## Task list
a. Answer these questions about the passage on interference with a contract expectancy, marking each answer (i), (ii) or (iii) to match:
(i) What kind of contract does the quoted Restatement description exclude?
(ii) According to the Restatement, what kind of contract is "closely analogous" to the business relationship described?
(iii) What was Maximus not required to show?
b. Using the passage on interference with a contract expectancy, decide whether each statement agrees with it. Answer yes or no, and quote the words that settle it.
(i) The quoted Restatement description covers interference with a prospective contract to marry.
(ii) Maximus had to show that Lockheed knew of the expectancy.
(iii) At the close of Maximus' case in chief, the trial court said there was not enough evidence to put the question of improper conduct to the jury.
c. From the passage on interference with a contract expectancy, copy the part between "Our prior cases, however, have" and "the prospective relation.", inclusive, and swap "prospective relation" for "future relation".

____ Quoted passage

Our prior cases, however, have not addressed the level of
protection or the elements of a cause of action attaching to the
business interest at issue in this case, a contract expectancy.
The Restatement (Second) of Torts ? 766B (1977) describes
the cause of action as follows:
One who intentionally and improperly interferes with
another’s prospective contractual relation (except a
contract to marry) is subject to liability to the other
for the pecuniary harm resulting from loss of the
benefits of the relation, whether the interference
consists of(a) inducing or otherwise causing a third person not
to enter into or continue the prospective relation or(b) preventing the other from acquiring or continuing
the prospective relation.
The Restatement notes that a contract terminable at will is
"closely analogous" to the business relationship
described in this section because both are based on an interest
in a future relationship with no legal assurance of such future
relationship. Restatement (Second) of Torts ? 766 cmt. g
(1977). We agree.
The virtual identity of interests and the legal ability to
enforce those interests in a contract terminable at will and a
contract or business expectancy lead to the conclusion that the
level of protection afforded, and the elements of the cause of
action, should also be the same. There is no basis to impose an
additional requirement to differentiate the protection afforded
to a contract terminable at will and to a contract or business
expectancy.
Thus, to establish a prima facie cause of action in this case,
Maximus was required to show that: (1) it had a contract
expectancy; (2) Lockheed knew of the expectancy; (3) Lockheed
intentionally interfered with the expectancy; (4) Lockheed used
improper means or methods to interfere with the expectancy; and
(5) Maximus suffered a loss as a result of Lockheed’s disruption
of the contract expectancy. Maximus was not required to show
malice or any other egregious conduct.
The trial court stated at the close of Maximus’ case in chief
that "if this were the end of the case," there was
enough evidence to submit the issue "whether the conduct of
the defendants was improper" to the jury. While it is not
clear whether this statement referred to the "improper
methods" element of the cause of action or the ultimate
issue of liability, either construction shows that the trial
court struck the evidence based on its belief that Maximus had to
produce additional evidence to establish a prima facie case.

________
____ Listed records

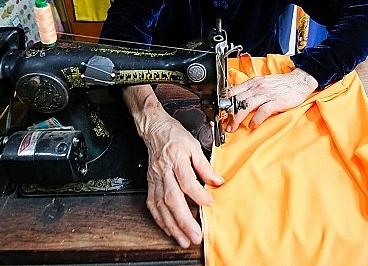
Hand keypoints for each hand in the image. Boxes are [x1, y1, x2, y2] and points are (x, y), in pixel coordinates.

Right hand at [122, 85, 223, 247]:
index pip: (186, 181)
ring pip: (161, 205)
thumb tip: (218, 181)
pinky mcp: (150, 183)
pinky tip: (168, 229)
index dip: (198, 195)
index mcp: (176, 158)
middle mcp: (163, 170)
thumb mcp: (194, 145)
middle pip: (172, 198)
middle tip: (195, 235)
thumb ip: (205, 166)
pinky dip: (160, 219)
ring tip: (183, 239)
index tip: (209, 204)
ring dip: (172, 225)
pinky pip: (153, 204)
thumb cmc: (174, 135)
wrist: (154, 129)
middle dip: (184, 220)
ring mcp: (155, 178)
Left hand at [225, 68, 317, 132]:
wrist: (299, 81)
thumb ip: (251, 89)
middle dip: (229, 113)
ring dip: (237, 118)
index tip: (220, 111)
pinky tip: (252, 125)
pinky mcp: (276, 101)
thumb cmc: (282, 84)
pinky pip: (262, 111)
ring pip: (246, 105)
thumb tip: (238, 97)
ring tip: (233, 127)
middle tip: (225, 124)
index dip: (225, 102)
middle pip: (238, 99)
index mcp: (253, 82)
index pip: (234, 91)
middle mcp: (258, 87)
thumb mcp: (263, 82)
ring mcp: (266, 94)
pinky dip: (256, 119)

________
____ Listed records

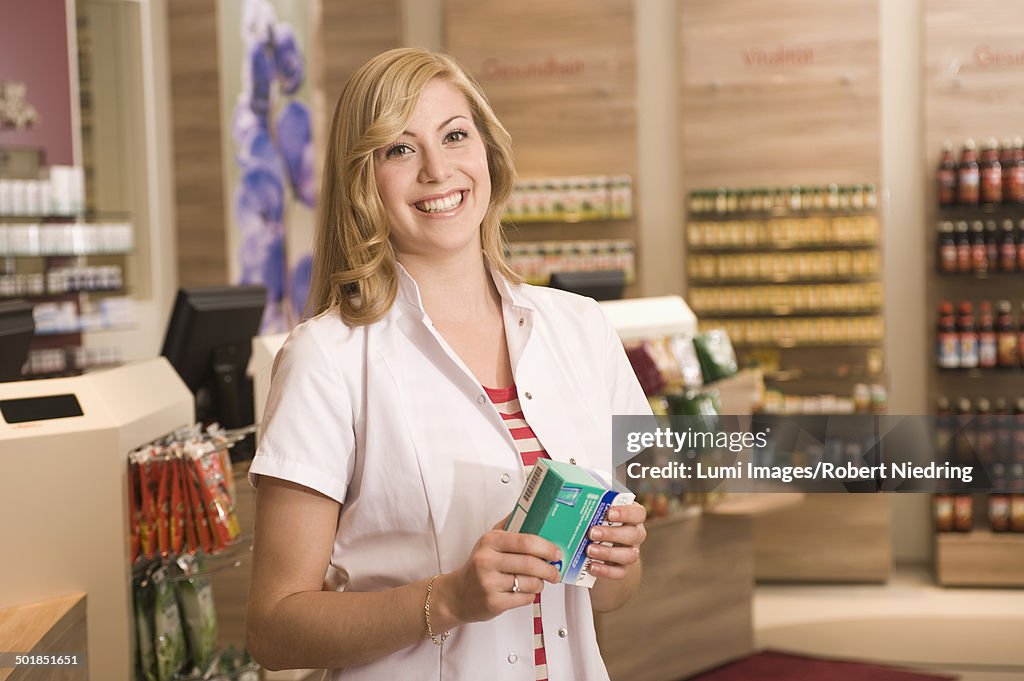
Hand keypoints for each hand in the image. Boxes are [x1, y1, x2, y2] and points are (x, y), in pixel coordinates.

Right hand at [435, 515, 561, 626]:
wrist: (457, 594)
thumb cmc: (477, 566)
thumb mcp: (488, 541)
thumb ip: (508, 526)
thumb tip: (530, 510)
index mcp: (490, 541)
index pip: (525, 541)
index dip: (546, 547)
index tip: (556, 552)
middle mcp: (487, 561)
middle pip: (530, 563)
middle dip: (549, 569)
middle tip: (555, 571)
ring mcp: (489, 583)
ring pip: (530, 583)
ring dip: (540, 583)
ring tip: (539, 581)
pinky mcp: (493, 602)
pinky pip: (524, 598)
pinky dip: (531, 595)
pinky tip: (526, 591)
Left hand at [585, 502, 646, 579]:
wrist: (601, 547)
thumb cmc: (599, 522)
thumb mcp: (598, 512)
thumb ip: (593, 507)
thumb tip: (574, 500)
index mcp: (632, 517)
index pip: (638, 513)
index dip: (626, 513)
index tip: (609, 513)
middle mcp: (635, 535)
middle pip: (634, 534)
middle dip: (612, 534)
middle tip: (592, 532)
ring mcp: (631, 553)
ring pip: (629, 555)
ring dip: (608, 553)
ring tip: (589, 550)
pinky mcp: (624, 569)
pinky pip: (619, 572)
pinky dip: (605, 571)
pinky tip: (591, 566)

________
____ Listed records

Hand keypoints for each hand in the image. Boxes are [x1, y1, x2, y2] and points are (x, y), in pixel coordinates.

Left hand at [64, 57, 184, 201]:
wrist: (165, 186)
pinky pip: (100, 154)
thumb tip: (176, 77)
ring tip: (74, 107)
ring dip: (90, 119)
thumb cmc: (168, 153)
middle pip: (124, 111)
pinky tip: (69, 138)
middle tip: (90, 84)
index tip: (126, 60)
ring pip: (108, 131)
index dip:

________

## Answers to each task
a.
(i) A contract to marry.
(ii) A contract terminable at will.
(iii) Malice or any other egregious conduct.

b.
(i) No: "(except a contract to marry)"
(ii) Yes: "(2) Lockheed knew of the expectancy"
(iii) No: "enough evidence to submit the issue"

c.
Our prior cases, however, have not addressed the level of
protection or the elements of a cause of action attaching to the
business interest at issue in this case, a contract expectancy.
The Restatement (Second) of Torts ? 766B (1977) describes
the cause of action as follows:
One who intentionally and improperly interferes with
another’s prospective contractual relation (except a
contract to marry) is subject to liability to the other
for the pecuniary harm resulting from loss of the
benefits of the relation, whether the interference
consists of(a) inducing or otherwise causing a third person not
to enter into or continue the future relation or(b) preventing the other from acquiring or continuing
the future relation.